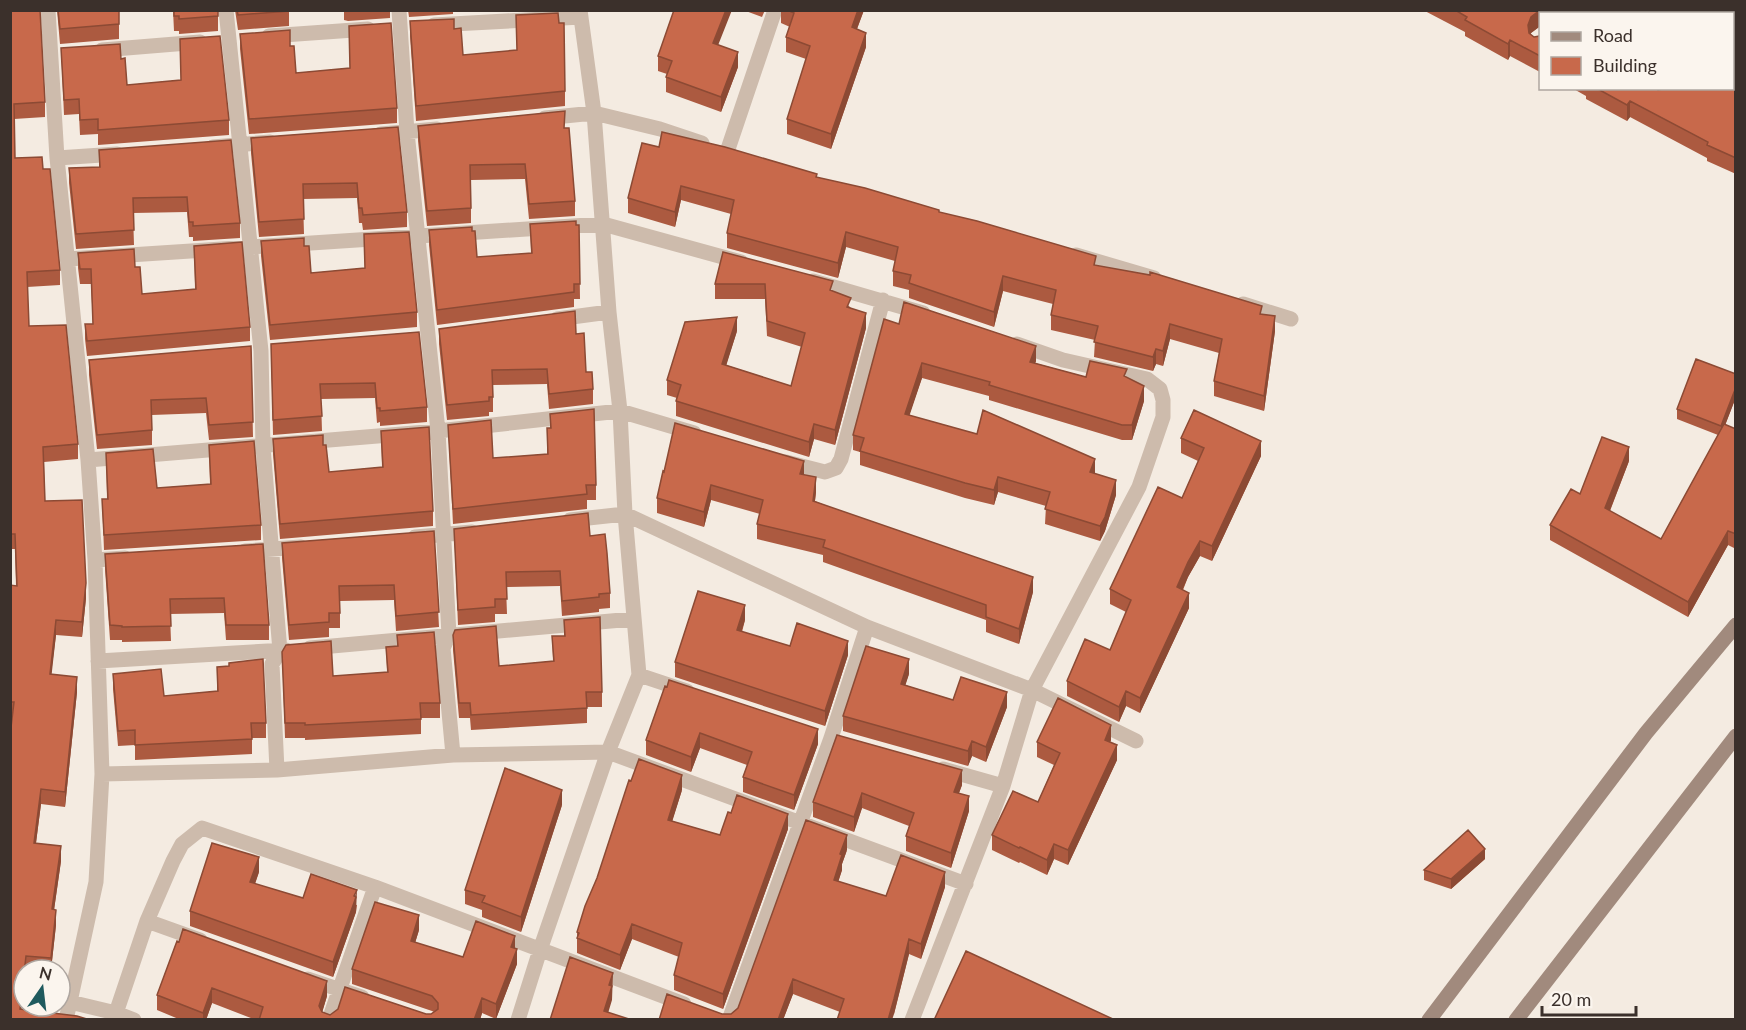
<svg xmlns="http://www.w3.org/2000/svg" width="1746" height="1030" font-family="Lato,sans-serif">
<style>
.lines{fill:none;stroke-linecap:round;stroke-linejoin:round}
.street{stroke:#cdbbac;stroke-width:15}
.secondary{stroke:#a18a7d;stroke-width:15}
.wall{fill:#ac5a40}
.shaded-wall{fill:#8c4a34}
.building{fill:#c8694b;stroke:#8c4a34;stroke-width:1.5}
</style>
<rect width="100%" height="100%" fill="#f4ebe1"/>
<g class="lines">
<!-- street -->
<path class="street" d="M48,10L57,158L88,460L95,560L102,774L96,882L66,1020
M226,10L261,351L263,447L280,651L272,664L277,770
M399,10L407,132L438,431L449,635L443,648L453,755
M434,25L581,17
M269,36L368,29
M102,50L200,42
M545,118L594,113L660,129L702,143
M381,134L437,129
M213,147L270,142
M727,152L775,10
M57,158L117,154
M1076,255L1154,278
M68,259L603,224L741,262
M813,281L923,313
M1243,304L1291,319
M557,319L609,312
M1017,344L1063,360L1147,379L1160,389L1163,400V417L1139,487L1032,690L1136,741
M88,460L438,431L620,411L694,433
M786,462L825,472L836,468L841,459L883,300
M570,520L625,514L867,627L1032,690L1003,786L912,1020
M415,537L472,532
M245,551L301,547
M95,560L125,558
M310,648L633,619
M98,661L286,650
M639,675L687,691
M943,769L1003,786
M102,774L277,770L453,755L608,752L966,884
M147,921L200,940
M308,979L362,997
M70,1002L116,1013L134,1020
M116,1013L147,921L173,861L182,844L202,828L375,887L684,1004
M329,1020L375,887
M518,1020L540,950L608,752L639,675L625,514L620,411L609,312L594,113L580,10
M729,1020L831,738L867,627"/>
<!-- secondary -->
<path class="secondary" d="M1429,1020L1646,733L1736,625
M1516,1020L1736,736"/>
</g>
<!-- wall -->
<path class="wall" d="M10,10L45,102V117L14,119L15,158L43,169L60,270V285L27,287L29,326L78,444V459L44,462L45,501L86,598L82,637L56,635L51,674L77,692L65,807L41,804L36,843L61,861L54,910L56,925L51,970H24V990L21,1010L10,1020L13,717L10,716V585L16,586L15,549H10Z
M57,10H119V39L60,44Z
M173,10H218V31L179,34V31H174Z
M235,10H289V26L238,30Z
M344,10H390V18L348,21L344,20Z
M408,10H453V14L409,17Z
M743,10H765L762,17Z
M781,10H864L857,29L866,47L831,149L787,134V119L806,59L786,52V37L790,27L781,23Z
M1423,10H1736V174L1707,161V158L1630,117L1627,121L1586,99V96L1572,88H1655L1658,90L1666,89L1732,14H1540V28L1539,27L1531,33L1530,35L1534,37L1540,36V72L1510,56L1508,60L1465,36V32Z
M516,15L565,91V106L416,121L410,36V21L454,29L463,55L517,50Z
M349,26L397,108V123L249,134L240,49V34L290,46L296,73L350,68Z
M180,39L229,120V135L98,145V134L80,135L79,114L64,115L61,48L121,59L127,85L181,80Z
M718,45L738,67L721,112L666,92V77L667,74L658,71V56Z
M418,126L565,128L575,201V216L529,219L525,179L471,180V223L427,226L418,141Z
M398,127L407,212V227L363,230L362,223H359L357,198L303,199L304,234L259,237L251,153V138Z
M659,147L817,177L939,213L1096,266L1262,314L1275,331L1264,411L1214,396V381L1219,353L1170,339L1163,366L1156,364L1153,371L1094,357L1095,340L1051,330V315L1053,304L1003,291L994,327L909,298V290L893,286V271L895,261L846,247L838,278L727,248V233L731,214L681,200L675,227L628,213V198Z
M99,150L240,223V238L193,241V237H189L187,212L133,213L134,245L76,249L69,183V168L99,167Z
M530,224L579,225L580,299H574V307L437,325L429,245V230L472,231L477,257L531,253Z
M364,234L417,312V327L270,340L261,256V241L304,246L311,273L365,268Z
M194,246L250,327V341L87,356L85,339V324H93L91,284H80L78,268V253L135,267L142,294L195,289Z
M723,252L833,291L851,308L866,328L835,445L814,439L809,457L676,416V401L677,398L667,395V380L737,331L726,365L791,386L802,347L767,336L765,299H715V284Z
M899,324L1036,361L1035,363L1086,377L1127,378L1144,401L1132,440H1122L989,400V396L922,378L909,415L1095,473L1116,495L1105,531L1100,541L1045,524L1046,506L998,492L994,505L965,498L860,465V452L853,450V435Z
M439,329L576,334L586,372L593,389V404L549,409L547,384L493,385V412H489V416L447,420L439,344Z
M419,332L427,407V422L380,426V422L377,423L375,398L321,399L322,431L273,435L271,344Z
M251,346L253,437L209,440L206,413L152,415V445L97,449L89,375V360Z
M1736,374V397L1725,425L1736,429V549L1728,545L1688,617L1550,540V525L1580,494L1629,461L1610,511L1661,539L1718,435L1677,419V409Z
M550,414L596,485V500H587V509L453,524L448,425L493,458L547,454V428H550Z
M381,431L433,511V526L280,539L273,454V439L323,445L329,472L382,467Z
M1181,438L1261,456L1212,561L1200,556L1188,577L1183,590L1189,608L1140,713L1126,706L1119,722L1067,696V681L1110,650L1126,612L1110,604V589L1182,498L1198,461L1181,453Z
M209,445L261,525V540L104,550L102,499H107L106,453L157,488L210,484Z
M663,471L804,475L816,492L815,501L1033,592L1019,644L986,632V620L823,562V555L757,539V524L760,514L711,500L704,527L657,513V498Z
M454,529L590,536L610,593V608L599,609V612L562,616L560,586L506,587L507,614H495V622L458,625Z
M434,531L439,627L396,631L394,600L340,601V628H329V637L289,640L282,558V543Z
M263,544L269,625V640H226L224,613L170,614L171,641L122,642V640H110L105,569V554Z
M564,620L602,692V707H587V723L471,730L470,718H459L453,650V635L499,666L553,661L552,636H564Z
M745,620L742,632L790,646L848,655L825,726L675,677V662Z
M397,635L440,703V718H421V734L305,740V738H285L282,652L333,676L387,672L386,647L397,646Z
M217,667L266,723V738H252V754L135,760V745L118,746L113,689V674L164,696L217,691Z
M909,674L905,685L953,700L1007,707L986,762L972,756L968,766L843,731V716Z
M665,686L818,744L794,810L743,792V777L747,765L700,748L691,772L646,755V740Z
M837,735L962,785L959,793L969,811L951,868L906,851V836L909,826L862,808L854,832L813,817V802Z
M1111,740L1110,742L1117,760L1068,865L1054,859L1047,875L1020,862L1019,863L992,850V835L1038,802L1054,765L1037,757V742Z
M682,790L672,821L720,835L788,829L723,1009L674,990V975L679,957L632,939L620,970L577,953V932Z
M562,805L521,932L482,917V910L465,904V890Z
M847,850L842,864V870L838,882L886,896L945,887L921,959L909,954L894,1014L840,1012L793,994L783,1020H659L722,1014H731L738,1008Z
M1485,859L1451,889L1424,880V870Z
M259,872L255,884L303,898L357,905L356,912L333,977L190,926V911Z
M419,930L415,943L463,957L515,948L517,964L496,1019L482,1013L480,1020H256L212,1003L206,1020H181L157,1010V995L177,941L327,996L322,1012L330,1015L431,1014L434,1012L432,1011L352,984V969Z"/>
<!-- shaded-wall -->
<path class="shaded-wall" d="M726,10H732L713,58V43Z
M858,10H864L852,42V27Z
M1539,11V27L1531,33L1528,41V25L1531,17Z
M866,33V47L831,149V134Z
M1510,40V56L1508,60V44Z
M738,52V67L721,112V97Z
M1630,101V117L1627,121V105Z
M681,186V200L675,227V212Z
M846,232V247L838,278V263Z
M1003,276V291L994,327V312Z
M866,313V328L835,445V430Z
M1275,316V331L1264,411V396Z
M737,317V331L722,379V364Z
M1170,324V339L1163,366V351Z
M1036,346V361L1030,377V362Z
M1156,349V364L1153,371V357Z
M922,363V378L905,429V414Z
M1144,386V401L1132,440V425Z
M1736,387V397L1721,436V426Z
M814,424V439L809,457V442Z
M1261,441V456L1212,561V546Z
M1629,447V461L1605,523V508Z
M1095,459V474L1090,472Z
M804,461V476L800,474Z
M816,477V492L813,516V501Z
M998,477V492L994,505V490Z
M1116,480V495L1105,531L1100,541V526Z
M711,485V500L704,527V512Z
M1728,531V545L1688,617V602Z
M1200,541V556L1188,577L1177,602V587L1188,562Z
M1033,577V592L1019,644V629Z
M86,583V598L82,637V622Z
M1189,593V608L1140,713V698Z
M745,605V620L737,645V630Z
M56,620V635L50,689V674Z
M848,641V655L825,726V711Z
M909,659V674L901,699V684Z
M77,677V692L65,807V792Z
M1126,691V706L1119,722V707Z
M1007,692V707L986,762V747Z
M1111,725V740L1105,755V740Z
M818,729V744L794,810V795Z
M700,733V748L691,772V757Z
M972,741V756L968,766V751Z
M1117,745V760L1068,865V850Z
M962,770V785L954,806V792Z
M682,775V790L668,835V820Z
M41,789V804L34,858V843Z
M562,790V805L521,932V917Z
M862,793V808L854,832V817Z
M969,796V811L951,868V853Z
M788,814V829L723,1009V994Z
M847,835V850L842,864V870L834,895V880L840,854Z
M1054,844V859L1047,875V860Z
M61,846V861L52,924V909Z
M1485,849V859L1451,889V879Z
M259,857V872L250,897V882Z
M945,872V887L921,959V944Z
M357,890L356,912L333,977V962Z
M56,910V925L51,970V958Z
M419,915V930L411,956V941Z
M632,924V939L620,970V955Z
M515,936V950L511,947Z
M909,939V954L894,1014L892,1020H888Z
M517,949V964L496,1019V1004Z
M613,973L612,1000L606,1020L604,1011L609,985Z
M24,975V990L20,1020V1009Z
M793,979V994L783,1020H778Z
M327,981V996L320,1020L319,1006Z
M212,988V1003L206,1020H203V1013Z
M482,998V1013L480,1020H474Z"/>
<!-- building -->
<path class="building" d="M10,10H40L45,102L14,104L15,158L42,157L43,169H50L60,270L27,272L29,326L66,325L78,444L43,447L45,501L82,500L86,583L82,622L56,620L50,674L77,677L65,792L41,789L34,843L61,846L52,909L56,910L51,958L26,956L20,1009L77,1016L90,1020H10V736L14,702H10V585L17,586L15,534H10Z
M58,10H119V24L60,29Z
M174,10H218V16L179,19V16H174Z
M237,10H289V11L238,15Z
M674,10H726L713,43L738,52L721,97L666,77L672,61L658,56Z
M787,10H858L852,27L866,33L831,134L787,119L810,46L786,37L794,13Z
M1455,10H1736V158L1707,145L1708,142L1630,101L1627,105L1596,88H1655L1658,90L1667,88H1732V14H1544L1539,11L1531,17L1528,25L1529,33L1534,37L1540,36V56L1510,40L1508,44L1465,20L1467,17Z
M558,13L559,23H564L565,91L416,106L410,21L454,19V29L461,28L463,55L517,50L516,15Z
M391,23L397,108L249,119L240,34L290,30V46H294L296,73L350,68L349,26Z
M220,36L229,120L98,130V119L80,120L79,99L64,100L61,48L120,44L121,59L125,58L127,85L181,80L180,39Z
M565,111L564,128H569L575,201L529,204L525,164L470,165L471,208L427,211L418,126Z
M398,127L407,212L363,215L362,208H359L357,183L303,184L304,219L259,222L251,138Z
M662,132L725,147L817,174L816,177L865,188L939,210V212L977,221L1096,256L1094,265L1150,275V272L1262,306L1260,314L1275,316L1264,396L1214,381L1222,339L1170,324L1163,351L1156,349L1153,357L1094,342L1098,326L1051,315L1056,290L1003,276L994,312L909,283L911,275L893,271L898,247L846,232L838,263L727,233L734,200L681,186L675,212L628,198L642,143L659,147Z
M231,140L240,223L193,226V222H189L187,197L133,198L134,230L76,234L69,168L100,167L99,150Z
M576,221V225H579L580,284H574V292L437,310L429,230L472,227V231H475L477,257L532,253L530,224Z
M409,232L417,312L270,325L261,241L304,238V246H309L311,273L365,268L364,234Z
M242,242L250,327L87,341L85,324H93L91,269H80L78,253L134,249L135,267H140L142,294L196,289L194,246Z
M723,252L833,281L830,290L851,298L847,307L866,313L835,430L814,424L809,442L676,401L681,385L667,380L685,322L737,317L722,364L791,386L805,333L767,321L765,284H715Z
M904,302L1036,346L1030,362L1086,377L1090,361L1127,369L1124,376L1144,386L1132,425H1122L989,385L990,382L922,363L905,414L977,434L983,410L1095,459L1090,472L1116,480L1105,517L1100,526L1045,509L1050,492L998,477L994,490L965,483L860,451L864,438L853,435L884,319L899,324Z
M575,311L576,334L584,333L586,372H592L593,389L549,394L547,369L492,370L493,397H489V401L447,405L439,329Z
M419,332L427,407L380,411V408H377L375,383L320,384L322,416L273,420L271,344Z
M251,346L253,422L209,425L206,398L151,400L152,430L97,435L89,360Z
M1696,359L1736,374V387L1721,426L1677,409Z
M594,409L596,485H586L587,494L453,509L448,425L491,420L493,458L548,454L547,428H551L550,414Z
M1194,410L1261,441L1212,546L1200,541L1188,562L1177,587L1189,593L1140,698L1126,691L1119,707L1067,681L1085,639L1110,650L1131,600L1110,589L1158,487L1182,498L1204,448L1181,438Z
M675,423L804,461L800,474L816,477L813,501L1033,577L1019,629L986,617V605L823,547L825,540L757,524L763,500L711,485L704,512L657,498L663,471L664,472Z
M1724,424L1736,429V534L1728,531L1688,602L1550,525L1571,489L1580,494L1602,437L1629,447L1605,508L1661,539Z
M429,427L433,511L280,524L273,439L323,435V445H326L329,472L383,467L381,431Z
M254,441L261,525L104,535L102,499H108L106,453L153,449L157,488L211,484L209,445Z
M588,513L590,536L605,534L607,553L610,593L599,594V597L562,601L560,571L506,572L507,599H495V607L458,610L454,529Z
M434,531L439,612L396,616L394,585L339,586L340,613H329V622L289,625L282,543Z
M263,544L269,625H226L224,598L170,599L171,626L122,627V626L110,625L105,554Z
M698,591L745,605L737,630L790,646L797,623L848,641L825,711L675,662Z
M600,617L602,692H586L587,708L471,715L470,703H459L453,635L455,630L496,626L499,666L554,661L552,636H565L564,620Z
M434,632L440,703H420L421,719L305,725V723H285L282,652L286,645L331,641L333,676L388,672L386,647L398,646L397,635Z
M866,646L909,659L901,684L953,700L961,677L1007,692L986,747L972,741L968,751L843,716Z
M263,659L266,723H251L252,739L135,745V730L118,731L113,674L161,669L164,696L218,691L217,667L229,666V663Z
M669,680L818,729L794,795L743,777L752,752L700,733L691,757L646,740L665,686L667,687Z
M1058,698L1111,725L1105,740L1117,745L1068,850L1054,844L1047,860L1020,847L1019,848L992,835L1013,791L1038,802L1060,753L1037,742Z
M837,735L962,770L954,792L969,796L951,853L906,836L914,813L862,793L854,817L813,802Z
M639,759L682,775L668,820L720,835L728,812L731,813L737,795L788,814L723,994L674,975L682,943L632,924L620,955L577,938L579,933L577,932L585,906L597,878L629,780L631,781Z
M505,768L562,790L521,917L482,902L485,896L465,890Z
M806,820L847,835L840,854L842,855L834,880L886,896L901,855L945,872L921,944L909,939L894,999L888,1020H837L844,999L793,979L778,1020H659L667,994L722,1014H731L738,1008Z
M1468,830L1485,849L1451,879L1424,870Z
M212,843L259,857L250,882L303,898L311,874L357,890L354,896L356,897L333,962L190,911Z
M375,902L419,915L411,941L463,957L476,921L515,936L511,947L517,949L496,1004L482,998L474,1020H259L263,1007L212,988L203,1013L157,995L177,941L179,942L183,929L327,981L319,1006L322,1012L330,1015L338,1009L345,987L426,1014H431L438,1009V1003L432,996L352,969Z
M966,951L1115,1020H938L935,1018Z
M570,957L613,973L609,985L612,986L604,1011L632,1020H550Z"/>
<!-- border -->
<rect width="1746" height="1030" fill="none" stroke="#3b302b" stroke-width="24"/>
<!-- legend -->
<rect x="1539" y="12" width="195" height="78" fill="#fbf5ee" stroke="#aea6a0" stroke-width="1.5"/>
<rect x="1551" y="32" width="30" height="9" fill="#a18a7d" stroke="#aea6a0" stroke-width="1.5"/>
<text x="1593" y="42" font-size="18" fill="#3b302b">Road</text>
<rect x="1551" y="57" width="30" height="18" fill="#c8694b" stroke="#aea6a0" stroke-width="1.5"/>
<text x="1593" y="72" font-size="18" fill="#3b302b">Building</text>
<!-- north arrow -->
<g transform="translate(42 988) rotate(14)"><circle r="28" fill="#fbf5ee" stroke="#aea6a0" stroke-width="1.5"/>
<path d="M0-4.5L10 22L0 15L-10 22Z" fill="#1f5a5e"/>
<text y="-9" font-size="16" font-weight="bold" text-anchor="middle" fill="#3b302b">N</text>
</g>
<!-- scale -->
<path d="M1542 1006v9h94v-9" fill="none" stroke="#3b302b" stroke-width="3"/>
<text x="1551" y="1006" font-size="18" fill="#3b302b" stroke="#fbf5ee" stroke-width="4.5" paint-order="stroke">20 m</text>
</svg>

•••••

TASK BRIEF
From the line that has "M381,134L437,129" through the line that has "M349,26L397,108V123L249,134L240,49V34L290,46L296,73L350,68Z", copy every line exactly as it appears above, and leave out all others.

EXPECTED ANSWER
M381,134L437,129
M213,147L270,142
M727,152L775,10
M57,158L117,154
M1076,255L1154,278
M68,259L603,224L741,262
M813,281L923,313
M1243,304L1291,319
M557,319L609,312
M1017,344L1063,360L1147,379L1160,389L1163,400V417L1139,487L1032,690L1136,741
M88,460L438,431L620,411L694,433
M786,462L825,472L836,468L841,459L883,300
M570,520L625,514L867,627L1032,690L1003,786L912,1020
M415,537L472,532
M245,551L301,547
M95,560L125,558
M310,648L633,619
M98,661L286,650
M639,675L687,691
M943,769L1003,786
M102,774L277,770L453,755L608,752L966,884
M147,921L200,940
M308,979L362,997
M70,1002L116,1013L134,1020
M116,1013L147,921L173,861L182,844L202,828L375,887L684,1004
M329,1020L375,887
M518,1020L540,950L608,752L639,675L625,514L620,411L609,312L594,113L580,10
M729,1020L831,738L867,627"/>
<!-- secondary -->
<path class="secondary" d="M1429,1020L1646,733L1736,625
M1516,1020L1736,736"/>
</g>
<!-- wall -->
<path class="wall" d="M10,10L45,102V117L14,119L15,158L43,169L60,270V285L27,287L29,326L78,444V459L44,462L45,501L86,598L82,637L56,635L51,674L77,692L65,807L41,804L36,843L61,861L54,910L56,925L51,970H24V990L21,1010L10,1020L13,717L10,716V585L16,586L15,549H10Z
M57,10H119V39L60,44Z
M173,10H218V31L179,34V31H174Z
M235,10H289V26L238,30Z
M344,10H390V18L348,21L344,20Z
M408,10H453V14L409,17Z
M743,10H765L762,17Z
M781,10H864L857,29L866,47L831,149L787,134V119L806,59L786,52V37L790,27L781,23Z
M1423,10H1736V174L1707,161V158L1630,117L1627,121L1586,99V96L1572,88H1655L1658,90L1666,89L1732,14H1540V28L1539,27L1531,33L1530,35L1534,37L1540,36V72L1510,56L1508,60L1465,36V32Z
M516,15L565,91V106L416,121L410,36V21L454,29L463,55L517,50Z
M349,26L397,108V123L249,134L240,49V34L290,46L296,73L350,68Z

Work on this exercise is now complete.